[Saved entries]
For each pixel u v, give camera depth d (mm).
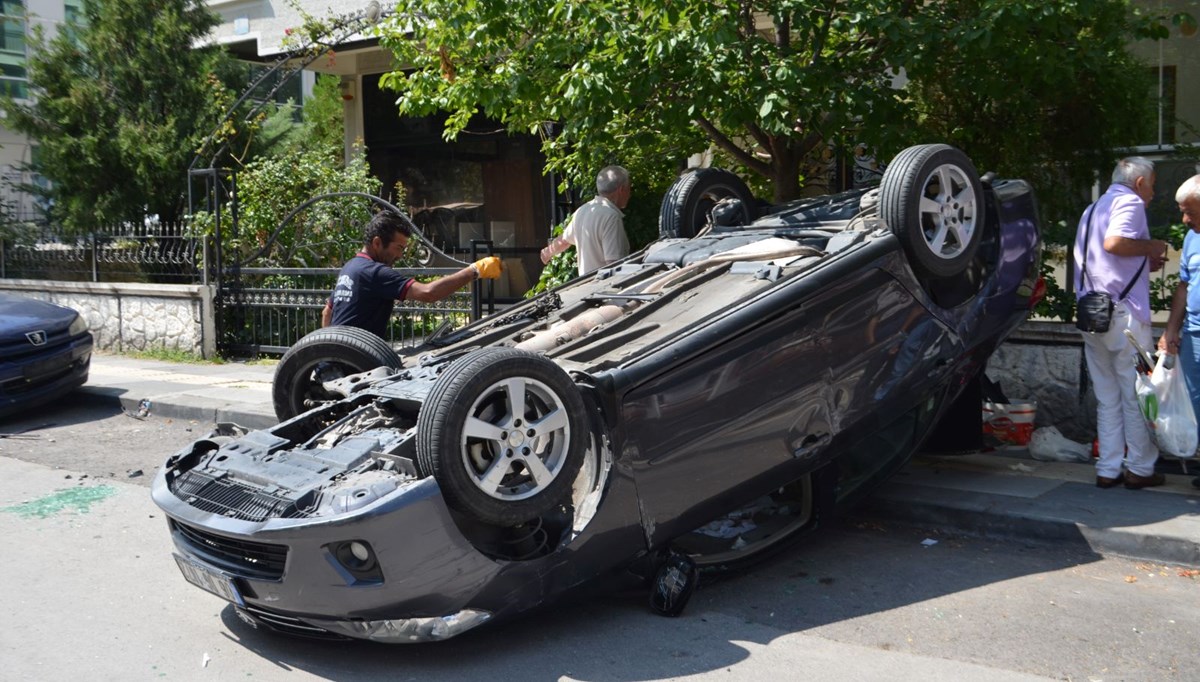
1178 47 8656
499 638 4586
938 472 6562
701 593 5066
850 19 7062
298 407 5699
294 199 12852
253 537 4129
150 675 4297
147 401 10039
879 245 5344
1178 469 6348
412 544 4059
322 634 4375
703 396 4746
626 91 7305
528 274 15266
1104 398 6051
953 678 4043
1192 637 4340
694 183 6961
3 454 8422
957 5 7289
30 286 14453
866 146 7980
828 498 5410
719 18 6969
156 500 4680
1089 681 3975
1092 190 8203
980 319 5914
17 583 5395
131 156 14070
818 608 4824
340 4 14281
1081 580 5039
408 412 4953
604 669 4238
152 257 13258
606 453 4512
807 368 5070
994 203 6148
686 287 5496
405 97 8266
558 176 14188
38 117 14672
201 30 15172
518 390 4242
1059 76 7004
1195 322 5836
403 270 10531
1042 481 6258
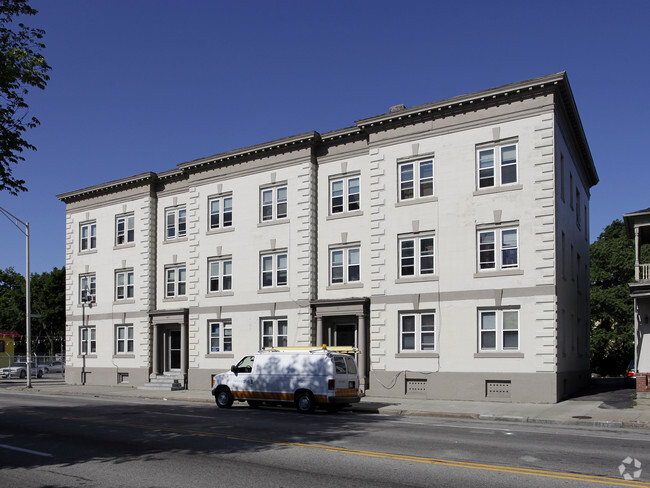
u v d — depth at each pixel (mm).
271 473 9977
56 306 73062
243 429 15531
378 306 26297
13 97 14258
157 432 15070
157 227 36406
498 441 13281
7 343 58812
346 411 21797
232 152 31703
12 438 14438
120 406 23406
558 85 23141
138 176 36469
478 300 23984
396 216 26281
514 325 23375
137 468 10602
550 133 23109
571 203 27625
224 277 32188
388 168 26734
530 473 9805
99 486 9320
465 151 24922
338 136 28750
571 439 13625
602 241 45375
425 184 25953
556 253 22953
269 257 30562
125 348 36625
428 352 24891
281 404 21297
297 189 29672
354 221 28141
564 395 23703
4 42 14305
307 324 28531
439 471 10008
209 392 30484
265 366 21781
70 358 39312
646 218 24578
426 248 25641
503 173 24156
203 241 33000
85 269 39250
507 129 24031
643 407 19922
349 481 9344
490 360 23484
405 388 25297
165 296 35500
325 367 20438
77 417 18953
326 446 12586
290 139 29594
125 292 36938
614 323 43250
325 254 28875
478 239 24406
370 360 26516
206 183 33281
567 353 25062
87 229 39781
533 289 22875
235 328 31172
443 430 15375
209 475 9906
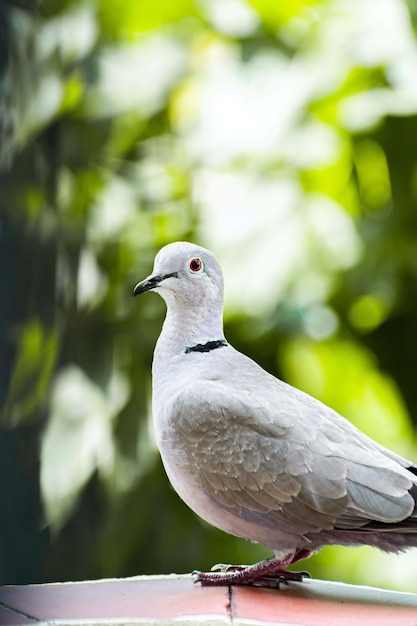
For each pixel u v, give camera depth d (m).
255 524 8.84
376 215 12.91
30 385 11.36
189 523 13.06
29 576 10.70
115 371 12.58
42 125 11.65
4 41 11.15
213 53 14.00
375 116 12.46
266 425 8.71
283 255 12.71
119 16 13.62
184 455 8.95
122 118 13.39
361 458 8.55
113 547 12.39
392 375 12.87
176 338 9.46
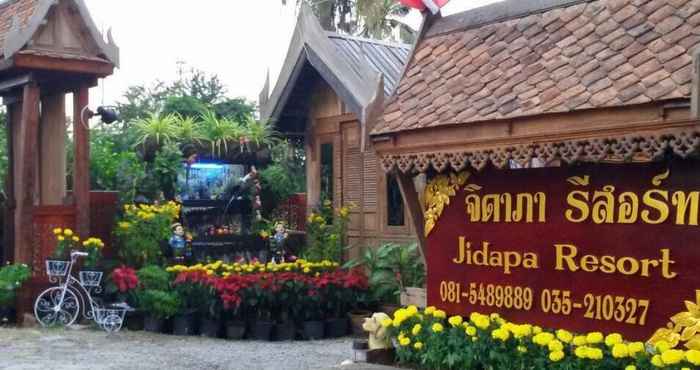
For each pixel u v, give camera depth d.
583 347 6.25
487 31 7.75
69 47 12.85
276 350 10.73
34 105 12.72
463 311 7.45
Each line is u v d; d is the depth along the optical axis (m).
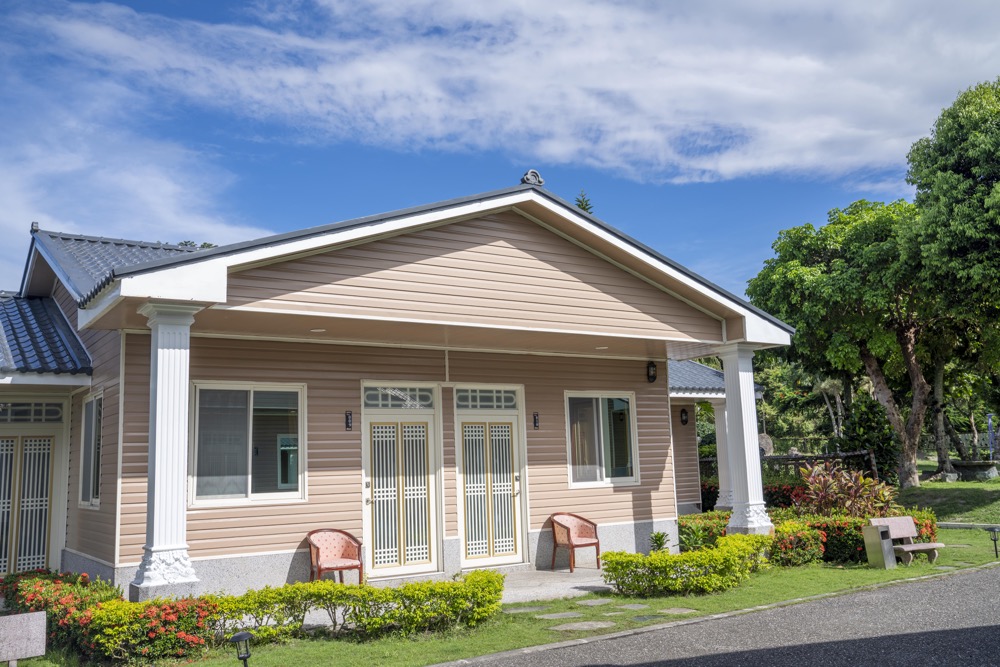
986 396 29.94
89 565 10.02
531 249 10.62
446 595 7.77
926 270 19.16
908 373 25.11
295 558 10.20
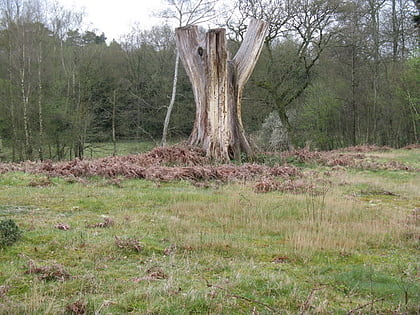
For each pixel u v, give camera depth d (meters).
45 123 32.75
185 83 38.50
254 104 32.88
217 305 4.37
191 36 19.16
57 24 34.59
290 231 7.77
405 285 5.20
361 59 35.94
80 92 35.12
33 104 32.47
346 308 4.49
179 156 17.41
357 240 7.33
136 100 39.09
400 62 35.91
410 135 37.47
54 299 4.40
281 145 29.09
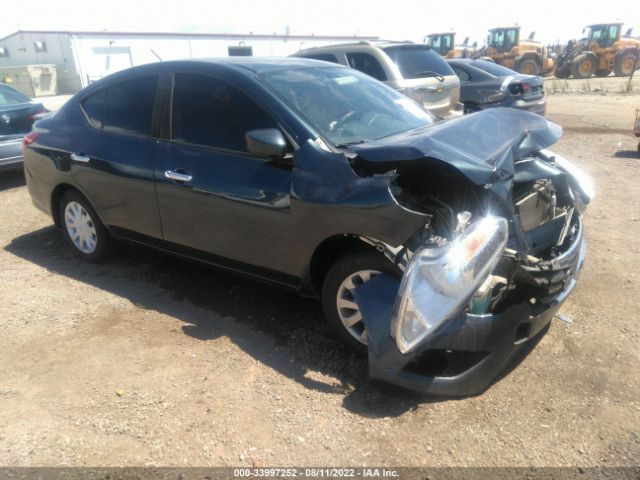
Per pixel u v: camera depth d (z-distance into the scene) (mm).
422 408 2812
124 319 3795
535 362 3148
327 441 2611
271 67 3797
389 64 7855
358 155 2949
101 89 4395
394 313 2555
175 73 3887
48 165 4648
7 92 7965
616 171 7355
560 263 2873
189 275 4465
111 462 2525
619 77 25844
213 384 3053
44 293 4227
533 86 10383
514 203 3121
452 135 3018
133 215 4148
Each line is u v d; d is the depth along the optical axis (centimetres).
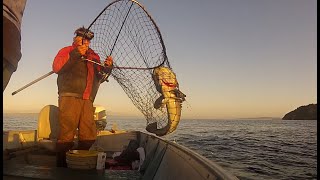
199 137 7606
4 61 227
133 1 447
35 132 514
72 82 448
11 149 454
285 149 4919
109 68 462
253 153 4244
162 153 371
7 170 364
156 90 454
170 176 296
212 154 4034
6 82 240
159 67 455
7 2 213
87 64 463
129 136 620
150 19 449
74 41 458
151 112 459
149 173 370
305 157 3884
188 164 251
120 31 461
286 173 2711
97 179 347
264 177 2516
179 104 455
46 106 494
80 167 381
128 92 462
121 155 457
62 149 432
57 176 346
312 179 2428
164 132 455
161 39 453
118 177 363
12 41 228
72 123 443
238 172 2731
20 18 236
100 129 627
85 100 459
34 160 452
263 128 15738
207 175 201
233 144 5656
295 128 15700
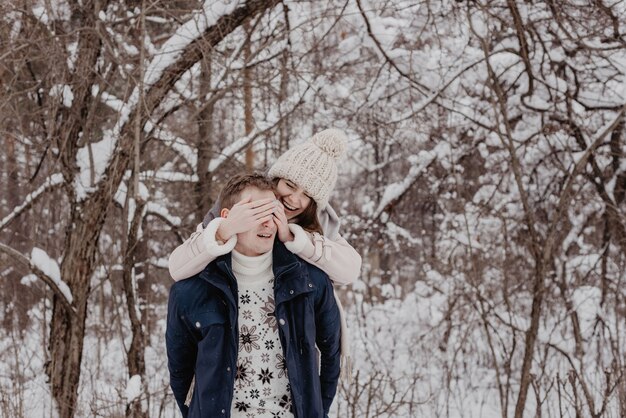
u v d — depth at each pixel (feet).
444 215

▶ [WORK INSTRUCTION] Take the entries above and return only the lines from the one with "99 486 9320" to the one with "165 296 35500", both included, unchanged.

▶ [RESULT OF THIS TASK]
99 486 9320
465 151 24922
338 136 28750
571 439 13625
602 241 45375
425 184 25953
556 253 22953
269 257 30562
125 348 36625
428 352 24891
281 404 21297
297 189 29672
354 221 28141
564 395 23703
4 42 14305
307 324 28531
439 471 10008
209 392 30484
265 366 21781
70 358 39312
646 218 24578
426 248 25641
503 173 24156
203 241 33000
85 269 39250
507 129 24031
643 407 19922
349 481 9344
490 360 23484
405 388 25297
165 296 35500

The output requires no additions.